Now, mammals are well known to be able to locate themselves in their surroundings using visual cues. In rodents, an area of the brain known as the hippocampus contains separate regions that encode different aspects of the spatial information. This is a fairly complex structure consisting of several integrated layers. What is fascinating about the current finding is that fruit flies have the ability to locate themselves in exactly the same manner, but do it with a much simpler nervous system. In fact, by actually repressing the ability of certain cells to work, the researchers were able to demonstrate that a small subregion of a part of the fly brain known as the central complex ellipsoid was all that was necessary for visual space learning.

This study has shown that the common fruit fly is a valuable tool in understanding visual learning and that further research using these winged beasts may reveal the systems that underly this process across a variety of different lifeforms. Perhaps the mammalian system is just a more complex version of the fruit fly system or maybe these two creatures have developed distinct solutions to a shared problem. It is likely that there is some truth in both of these propositions, but one thing is for certain, you should think twice before you next grab that newspaper, that fly knows how to find you!

See: Visual place learning in Drosophila melanogaster (Ofstad et al., 2011. Nature)

Thursday, 9 June 2011

Welcome

There is nothing more fascinating than the mind. It is not only the most intricately complex structure known to man, but actually gives him the ability to know in the first place. It governs every decision we make and is influenced by every action we take. It is the integration unit for all that we perceive and all that we achieve. It is the centre of our very being and is the major determinant of the qualities that make each of us 'us'.

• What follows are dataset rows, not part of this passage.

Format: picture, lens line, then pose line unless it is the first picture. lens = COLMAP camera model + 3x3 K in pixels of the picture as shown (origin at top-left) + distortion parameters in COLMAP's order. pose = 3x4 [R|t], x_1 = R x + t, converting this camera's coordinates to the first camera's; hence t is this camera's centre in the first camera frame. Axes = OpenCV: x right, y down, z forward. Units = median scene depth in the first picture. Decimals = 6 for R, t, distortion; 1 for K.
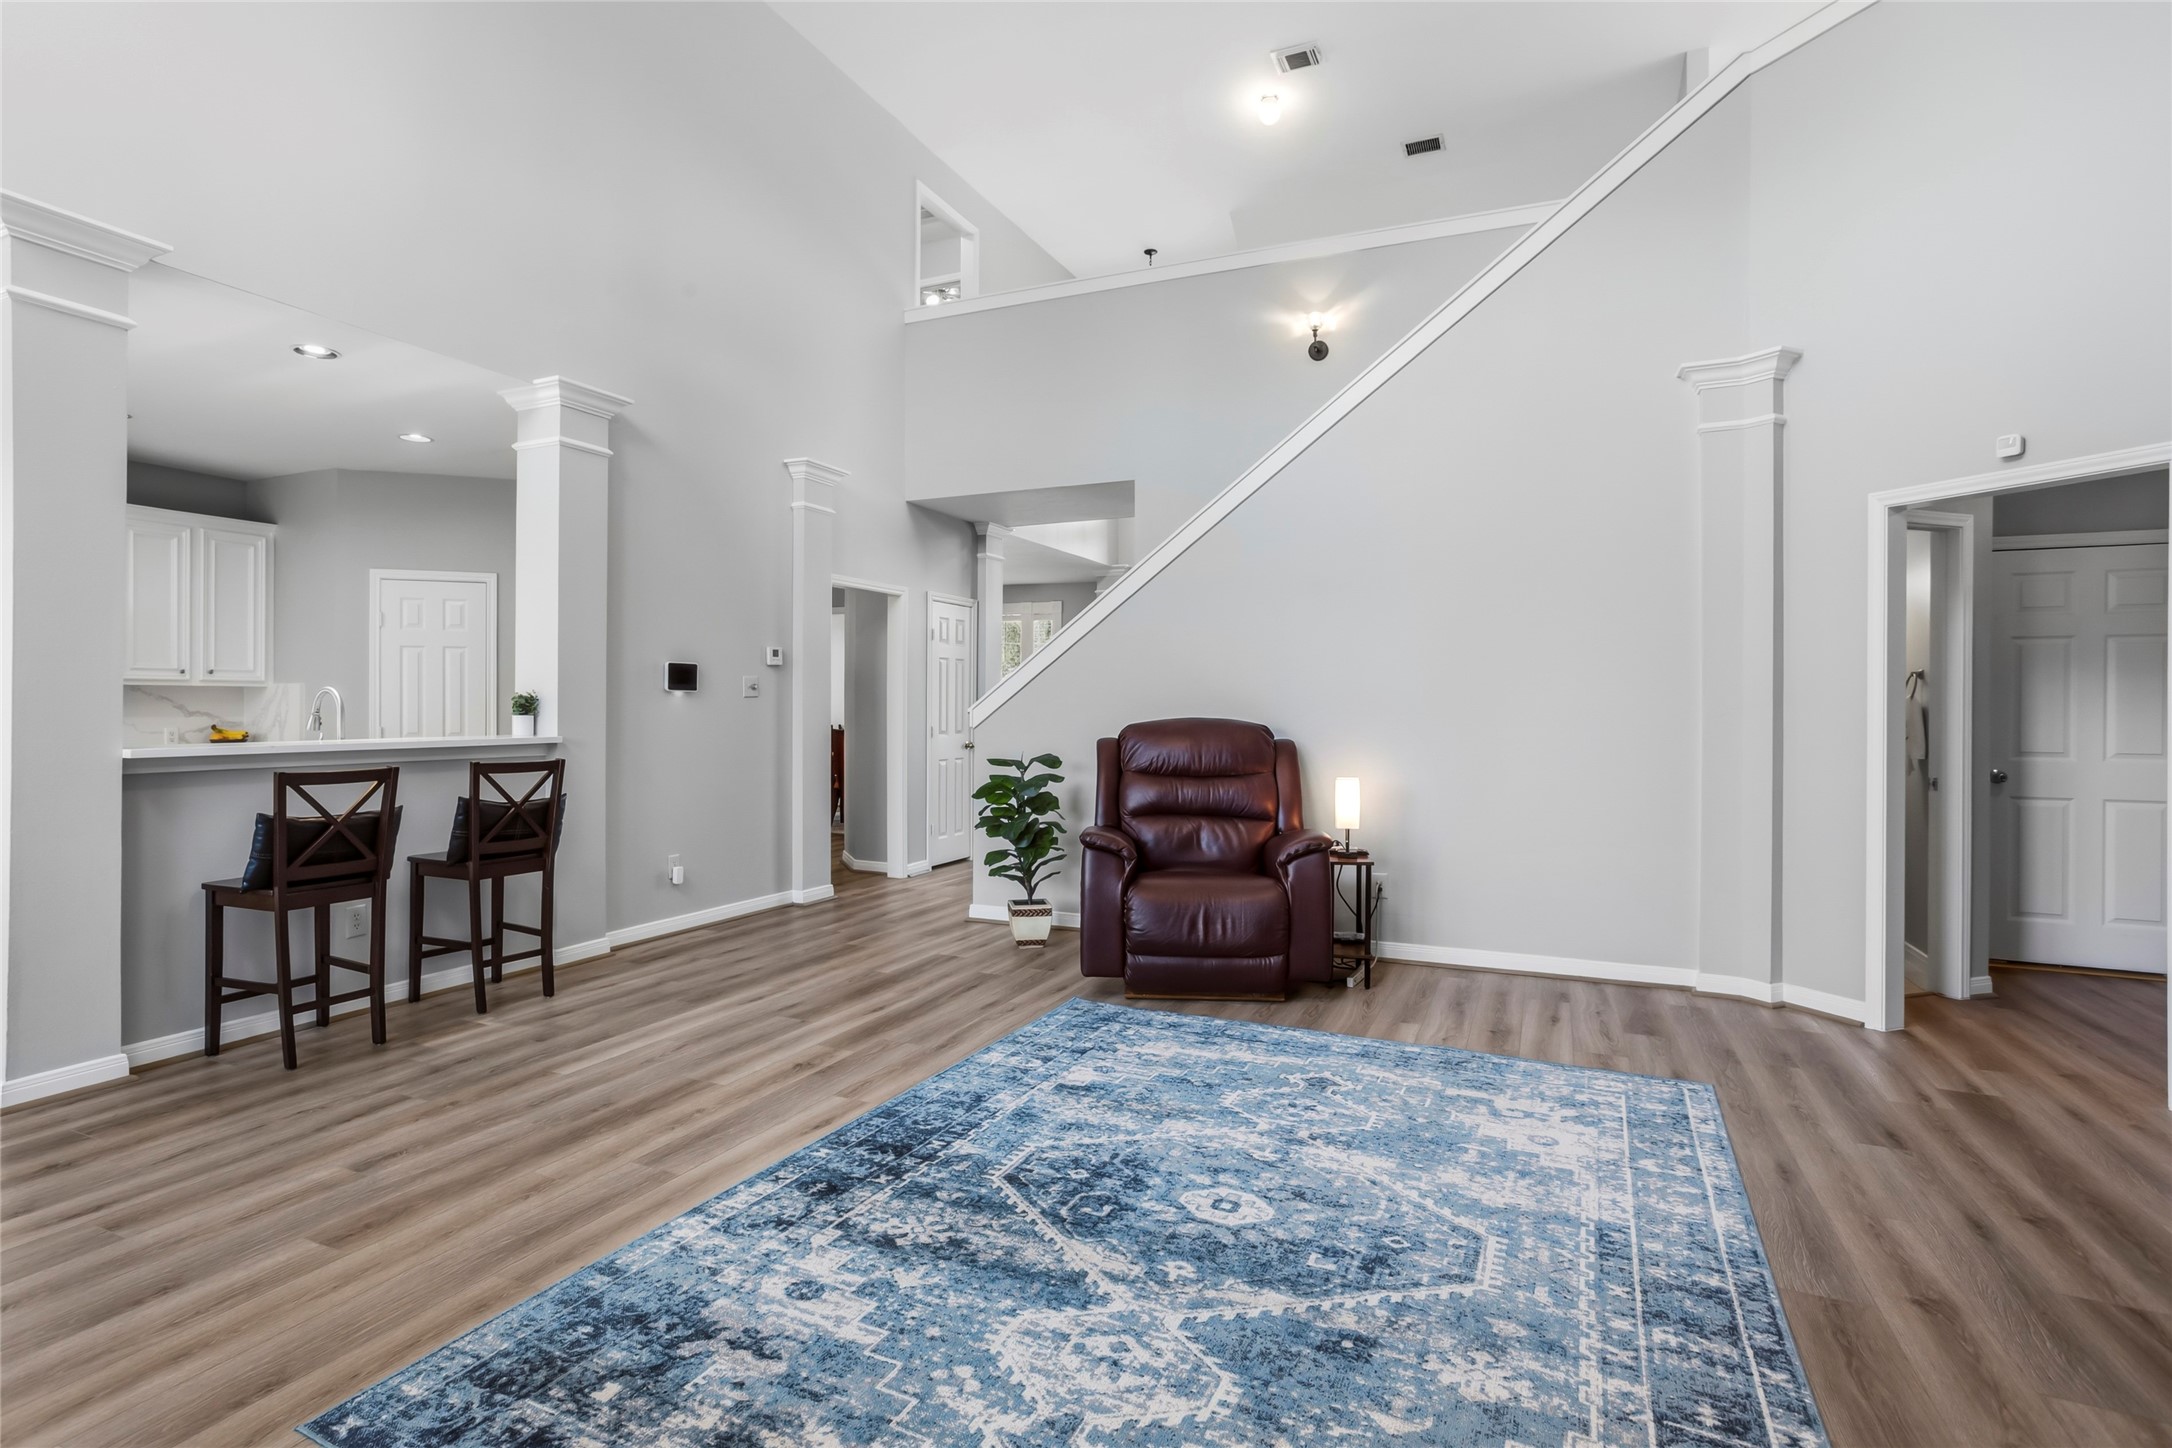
lens RADIAL K [[1067.6, 0, 1082.7], [0, 1067.6, 707.5], [0, 0, 1]] dist [-0.051502, 0.021909]
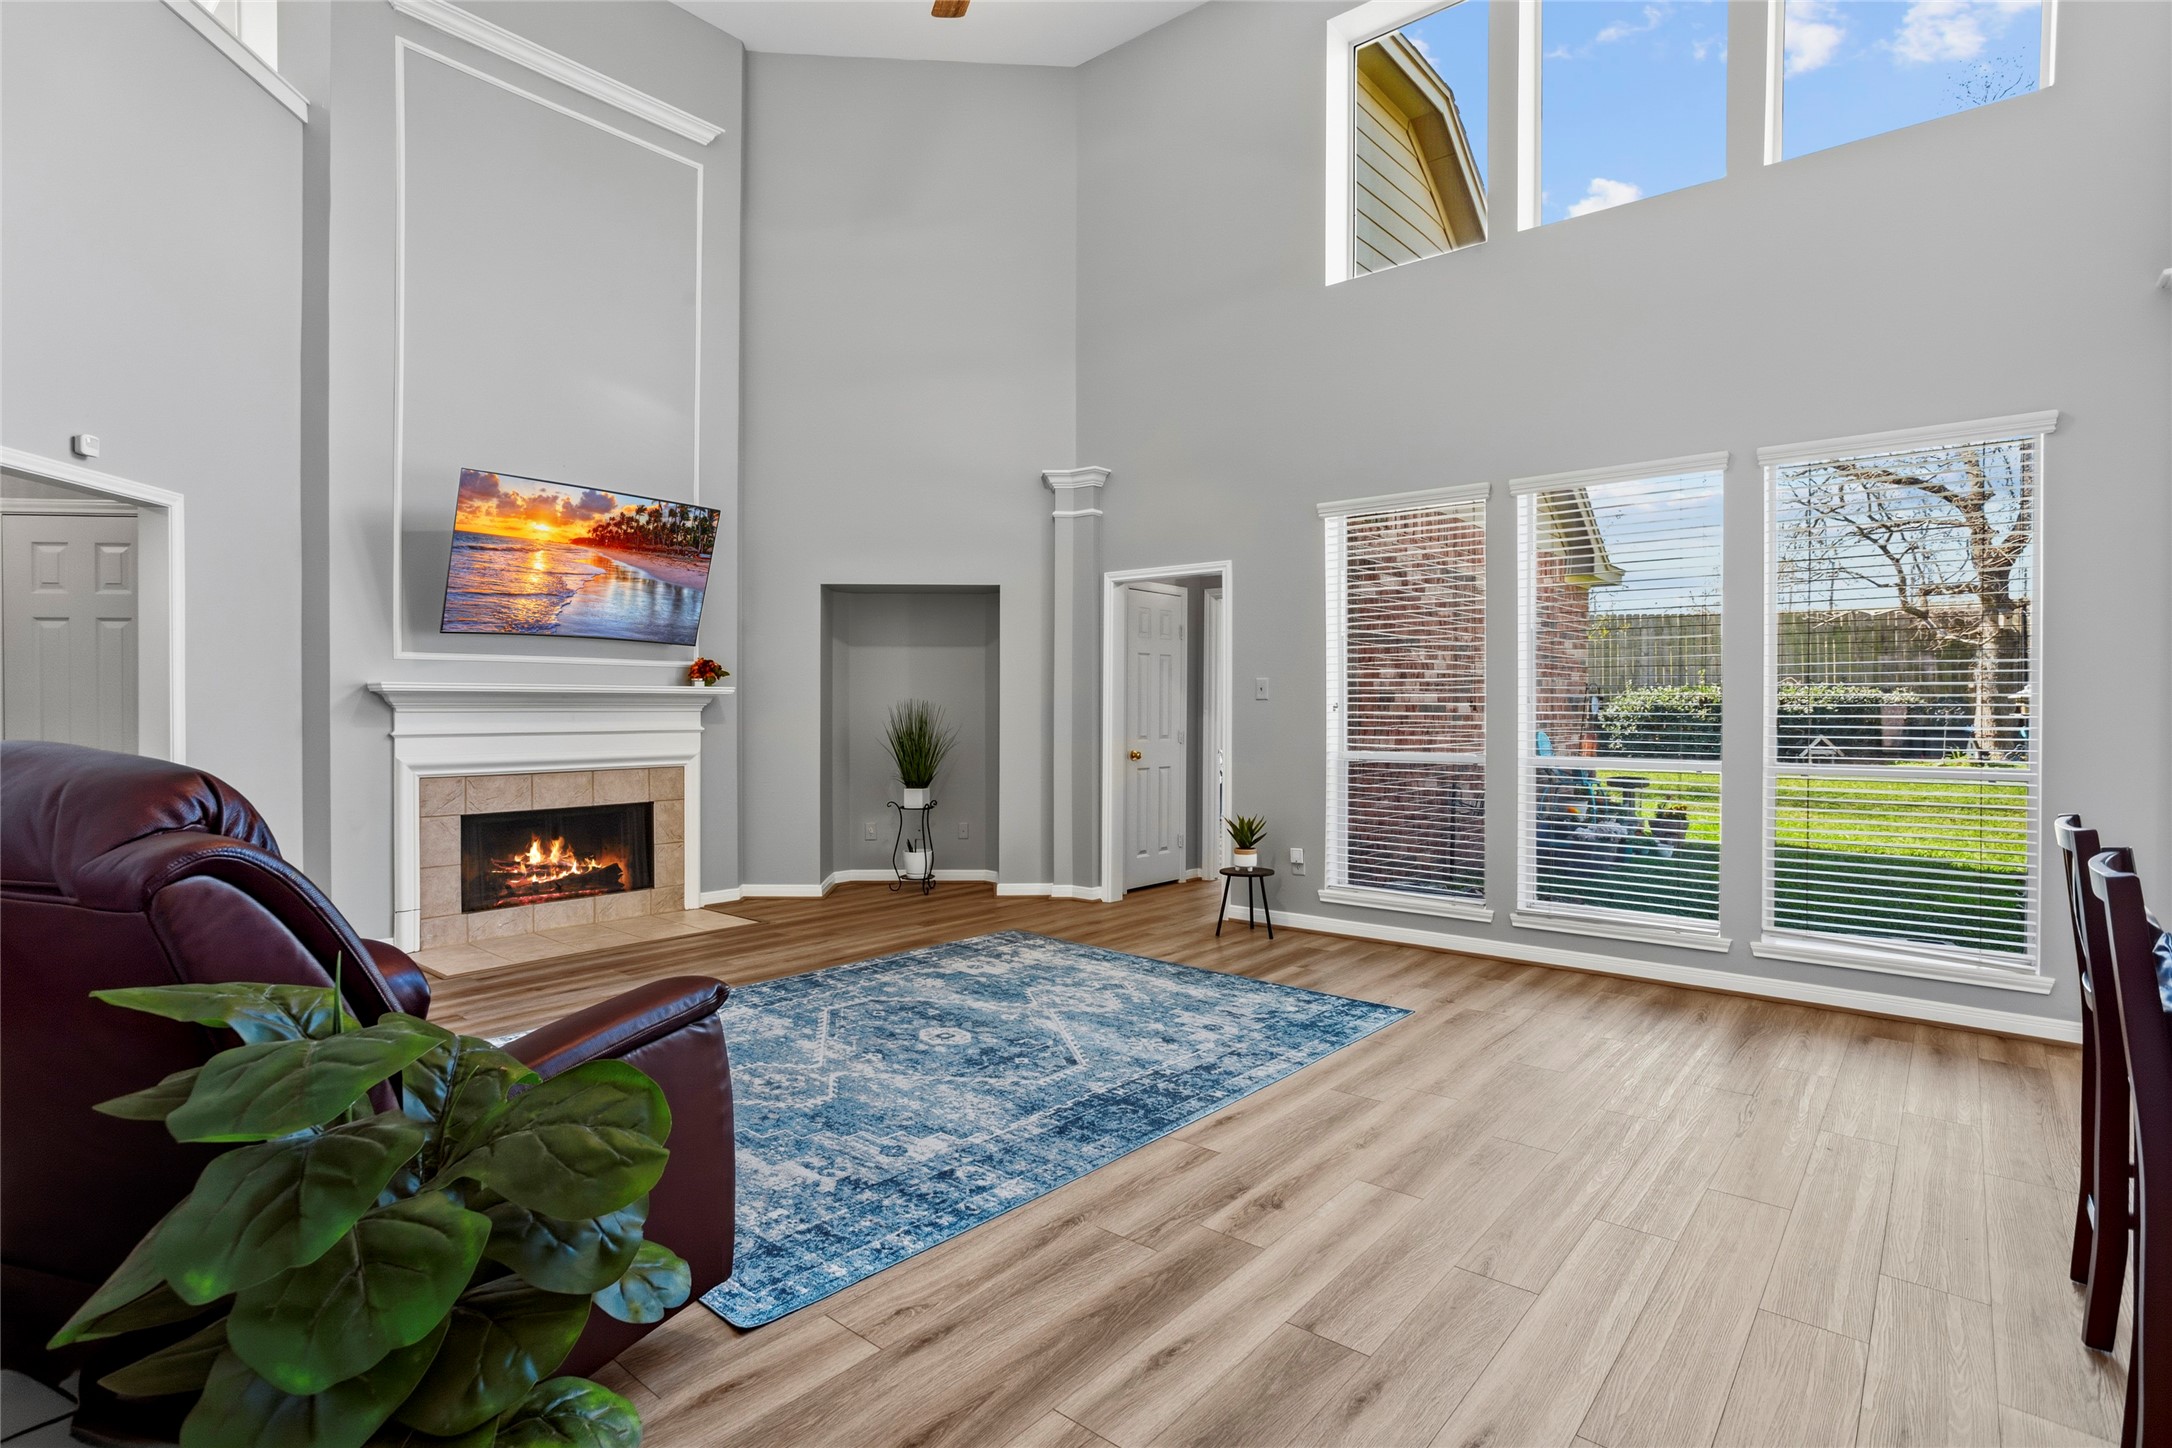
lens RADIAL K [[1067.6, 0, 1084.7], [0, 1067.6, 716.5], [0, 0, 1]] dist [-0.051502, 0.021909]
pose [[-0.961035, -0.008822, 0.276284, -0.431452], [-0.007029, 0.999947, 0.007478, 0.002484], [-0.276336, 0.005245, -0.961047, 2.200208]]
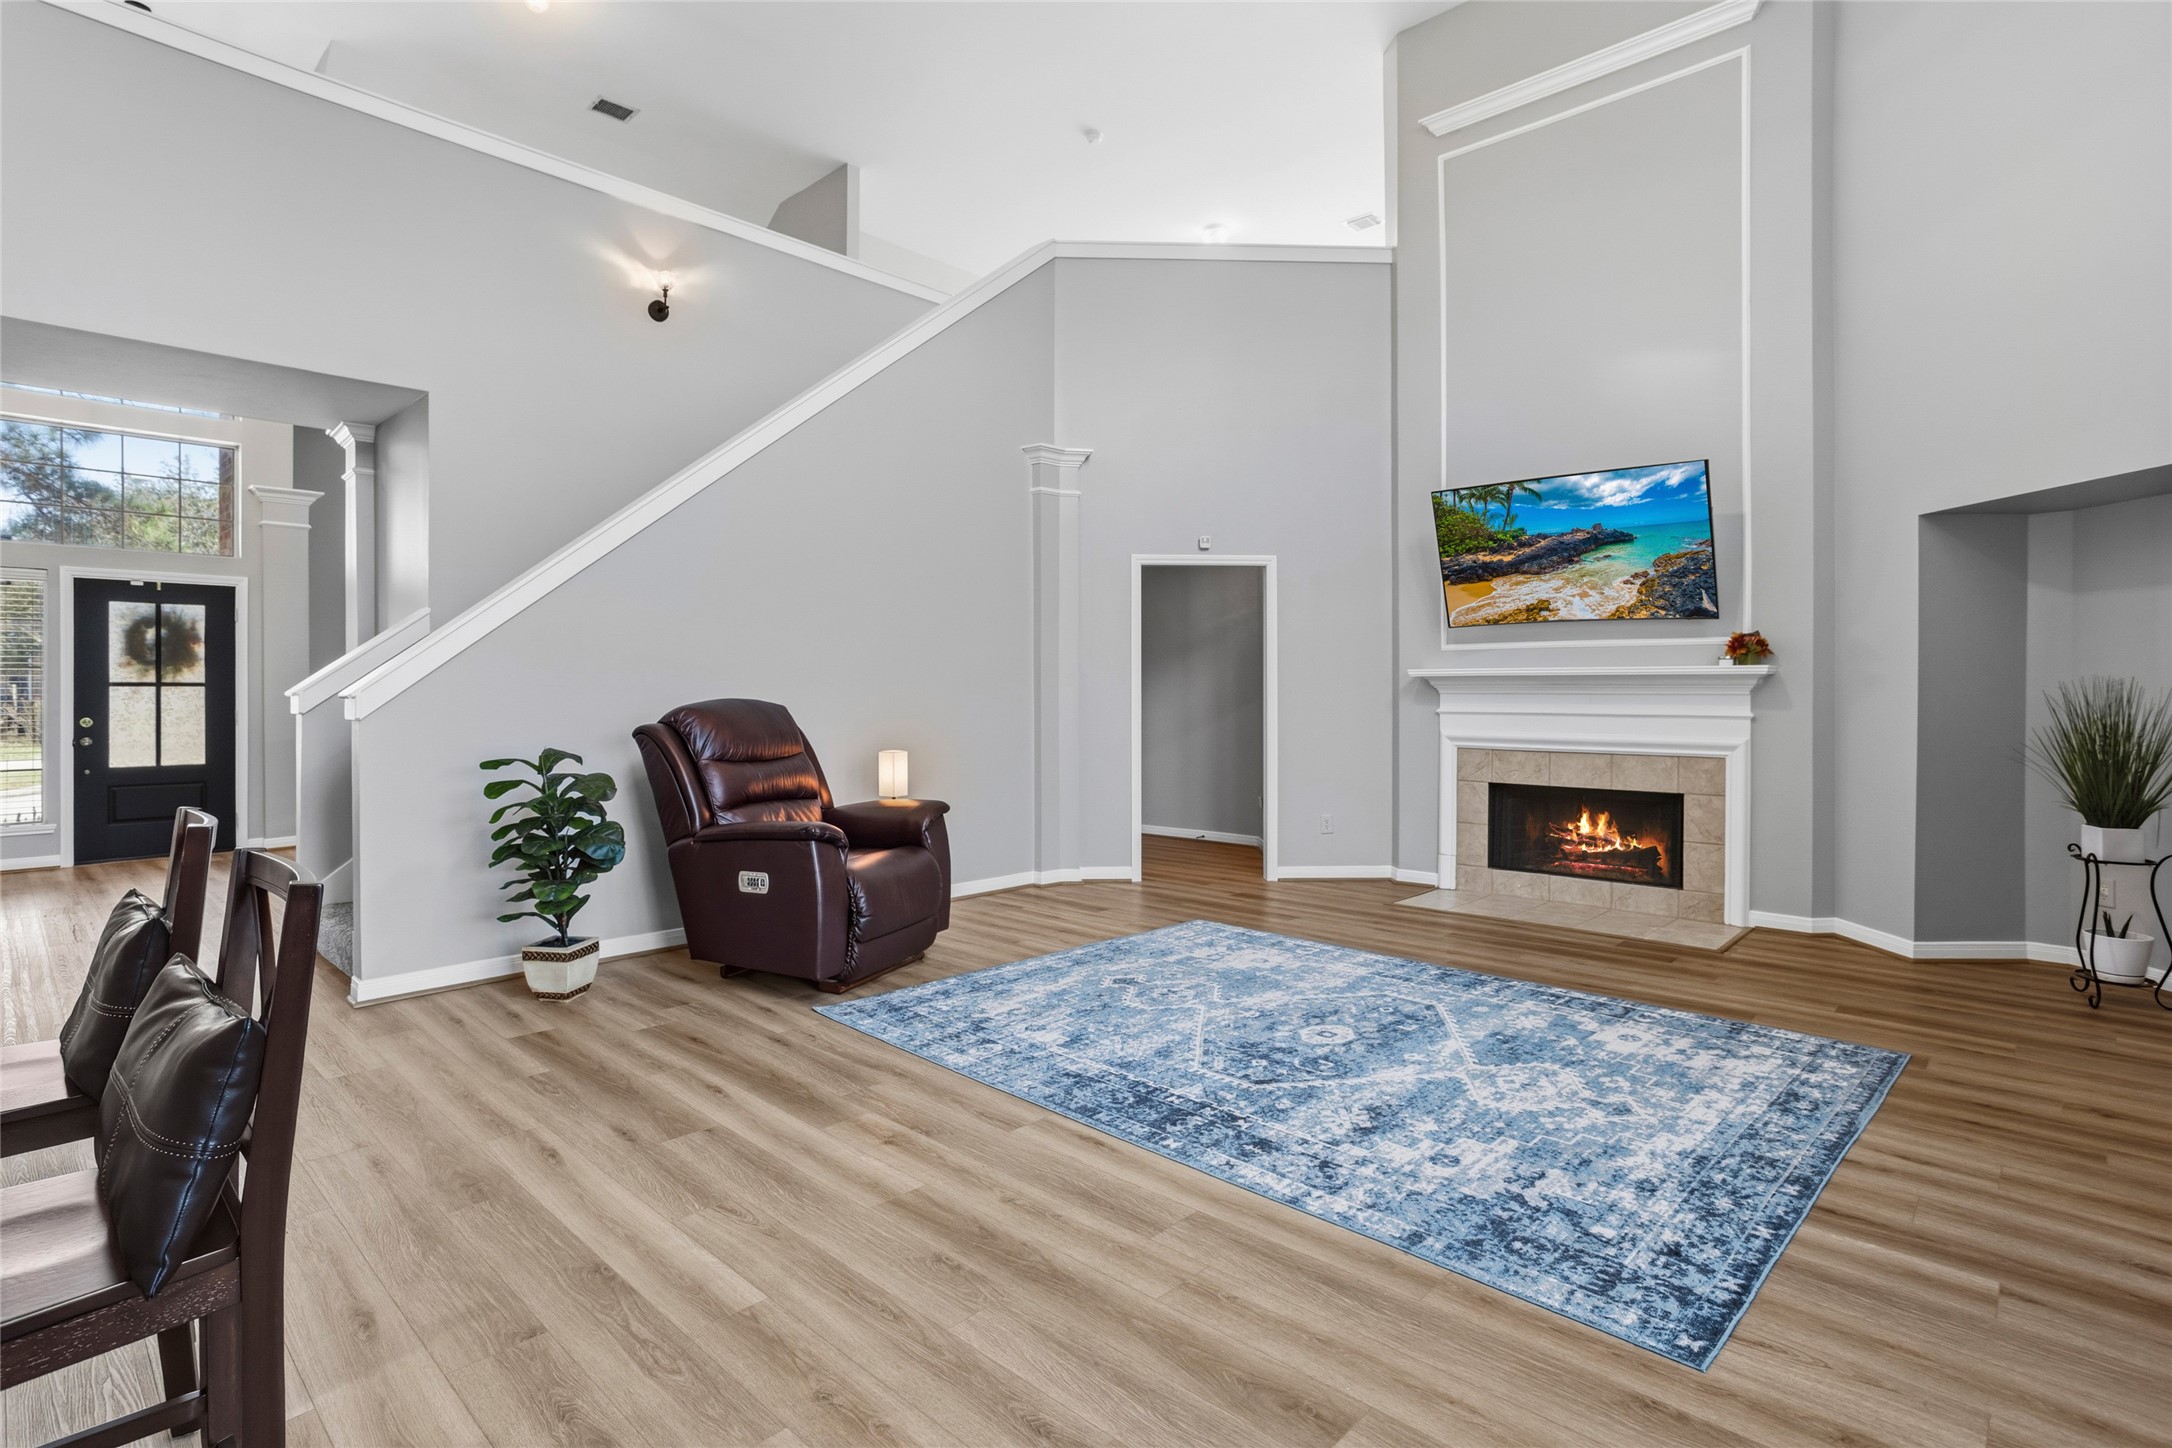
lens RADIAL K [[1067.6, 0, 1046.4], [0, 1067.6, 684.8], [0, 0, 1]] dist [-0.051502, 0.021909]
pose [[0.348127, -0.003574, 0.937440, -1.238615], [0.000769, 0.999993, 0.003527, -0.010212], [-0.937447, -0.000507, 0.348128, 0.784220]]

Whilst philosophers have pontificated on the mind for millennia, it is only relatively recently that scientists (from a wide range of disciplines but broadly known as 'neuroscientists') have begun to take serious strides in elucidating some of the mysteries of the mind. Great developments in mapping brain interconnectivity and the molecular machinery of the synapse have enormously improved our understanding of how the brain works, but there are still large questions that remain unanswered. What is the origin of consciousness? Do humans have free will? How do we formulate memories? What is a thought? To some extent these questions are philosophical in nature, but technological advances have allowed neuroscientists to take many philosophical questions into the realm of empirical scientific method.

This blog is an attempt to demystify a topic that might seem beyond many lay readers. Throughout my future posts, I hope to be able to convey some of the more important messages to emerge from neuroscience in recent times. I will often pay homage to some great early discoveries and talk to you about some of the people that are giving their lives to understanding what it means to be human. Neuroscience is a field as rich in diversity as the brain itself and it is my hope that this blog will be of use to lay readers and neuroscientists alike as I try to relay some of the most exciting discoveries of neuroscience in an easily digestible manner.


Ermerson Pugh once said "If the human brain were so simple that we could understand it, we would be so simple that we couldn't". Well, perhaps he's right, but let's have a bloody good go!